Text:
────────────────────

Expert Answer & Key Takeaways

A complete guide to understanding and implementing Stack.

Validate Stack Sequences

Determine if a sequence of indices popped could have resulted from a sequence of pushed operations on an empty stack.

Visual Representation

pushed = [1, 2, 3], popped = [2, 3, 1] 1. Push 1: Stack [1] 2. Push 2: Stack [1, 2]. Top 2 == popped[0]. Pop. Stack [1] 3. Push 3: Stack [1, 3]. Top 3 == popped[1]. Pop. Stack [1] 4. No more pushes. Top 1 == popped[2]. Pop. Stack [] Result: True
Medium

Examples

Input: pushed = [1,2,3,4,5], popped = [4,5,3,2,1]
Output: true
Approach 1

Level I: Brute Force (Try All Push/Pop Orders)

Intuition

Without insight, we could try all possible sequences of push/pop operations on pushed[] to check if any of them matches popped[]. However, given that each element must be pushed exactly once, the simulation approach is actually already optimal in practice. The 'brute force' here is to consider a naive simulation without the greedy insight.

────────────────────

Rows:
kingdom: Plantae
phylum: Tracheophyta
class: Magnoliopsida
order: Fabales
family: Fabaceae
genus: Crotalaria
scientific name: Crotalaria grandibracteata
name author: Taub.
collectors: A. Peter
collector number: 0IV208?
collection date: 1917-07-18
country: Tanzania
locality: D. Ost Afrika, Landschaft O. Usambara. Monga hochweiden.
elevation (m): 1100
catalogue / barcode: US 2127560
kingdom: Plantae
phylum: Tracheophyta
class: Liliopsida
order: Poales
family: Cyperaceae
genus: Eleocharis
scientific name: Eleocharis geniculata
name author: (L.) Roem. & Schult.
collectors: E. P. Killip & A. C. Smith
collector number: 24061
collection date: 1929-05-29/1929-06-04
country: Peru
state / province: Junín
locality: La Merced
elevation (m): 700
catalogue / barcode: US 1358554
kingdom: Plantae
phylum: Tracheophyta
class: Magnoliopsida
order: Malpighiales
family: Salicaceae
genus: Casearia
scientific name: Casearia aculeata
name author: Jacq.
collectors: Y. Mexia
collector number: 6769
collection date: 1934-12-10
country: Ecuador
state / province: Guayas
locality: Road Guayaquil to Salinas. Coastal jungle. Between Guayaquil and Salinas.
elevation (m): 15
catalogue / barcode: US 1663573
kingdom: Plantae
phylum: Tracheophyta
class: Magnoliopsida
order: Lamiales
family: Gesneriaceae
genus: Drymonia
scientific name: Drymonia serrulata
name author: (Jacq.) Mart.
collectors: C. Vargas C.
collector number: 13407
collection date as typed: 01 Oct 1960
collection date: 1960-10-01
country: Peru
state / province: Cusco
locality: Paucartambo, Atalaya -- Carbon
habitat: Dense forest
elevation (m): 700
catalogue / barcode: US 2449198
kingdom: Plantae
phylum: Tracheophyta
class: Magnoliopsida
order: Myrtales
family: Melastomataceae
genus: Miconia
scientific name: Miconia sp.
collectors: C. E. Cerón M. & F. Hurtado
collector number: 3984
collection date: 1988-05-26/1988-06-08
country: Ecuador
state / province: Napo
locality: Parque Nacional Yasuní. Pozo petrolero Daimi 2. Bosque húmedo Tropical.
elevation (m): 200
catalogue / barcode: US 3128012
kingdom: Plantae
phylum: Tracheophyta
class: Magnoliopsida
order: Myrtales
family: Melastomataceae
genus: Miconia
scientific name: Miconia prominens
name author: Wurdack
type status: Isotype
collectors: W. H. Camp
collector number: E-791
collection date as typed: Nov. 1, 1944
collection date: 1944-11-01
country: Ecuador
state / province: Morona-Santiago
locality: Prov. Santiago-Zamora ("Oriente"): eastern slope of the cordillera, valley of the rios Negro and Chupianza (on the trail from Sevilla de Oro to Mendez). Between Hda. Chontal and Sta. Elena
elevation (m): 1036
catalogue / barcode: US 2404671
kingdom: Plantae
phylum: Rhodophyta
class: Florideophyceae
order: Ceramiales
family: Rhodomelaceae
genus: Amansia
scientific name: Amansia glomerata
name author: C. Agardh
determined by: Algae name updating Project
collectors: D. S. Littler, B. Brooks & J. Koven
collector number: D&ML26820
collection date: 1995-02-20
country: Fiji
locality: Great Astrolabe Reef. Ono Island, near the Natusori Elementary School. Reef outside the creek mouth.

────────────────────

Things to do:
1 – Answer these about the guide to validating stack sequences:
(a) What output does the guide give for pushed = [1,2,3,4,5], popped = [4,5,3,2,1]?
(b) What difficulty label does the guide show?
(c) In the visual representation, what does the stack hold right after 2 is pushed?
2 – Go on with the guide to validating stack sequences, starting after its last sentence.
The lines after the text aren't needed for anything here.

In response:
1 –
(a) true
(b) Medium
(c) [1, 2]

2 –
O(N) — same as the optimal, as the greedy simulation is the most natural approach.💾 O(N) for the stack.
java
import java.util.Stack;

public class Main {
    public static boolean validateStackSequences(int[] pushed, int[] popped) {
        Stack<Integer> stack = new Stack<>();
        int popIdx = 0;
        for (int val : pushed) {
            stack.push(val);
            // Pop as much as possible
            while (!stack.isEmpty() && stack.peek() == popped[popIdx]) {
                stack.pop();
                popIdx++;
            }
        }
        return stack.isEmpty();
    }
    public static void main(String[] args) {
        System.out.println(validateStackSequences(new int[]{1,2,3}, new int[]{2,3,1}));
    }
}
Approach 2

Level III: Optimal (Greedy Simulation)

Intuition

Iterate through the pushed array and push each element onto a stack. After each push, greedily pop elements from the stack as long as the stack top matches the current element in the popped array.
O(N)💾 O(N)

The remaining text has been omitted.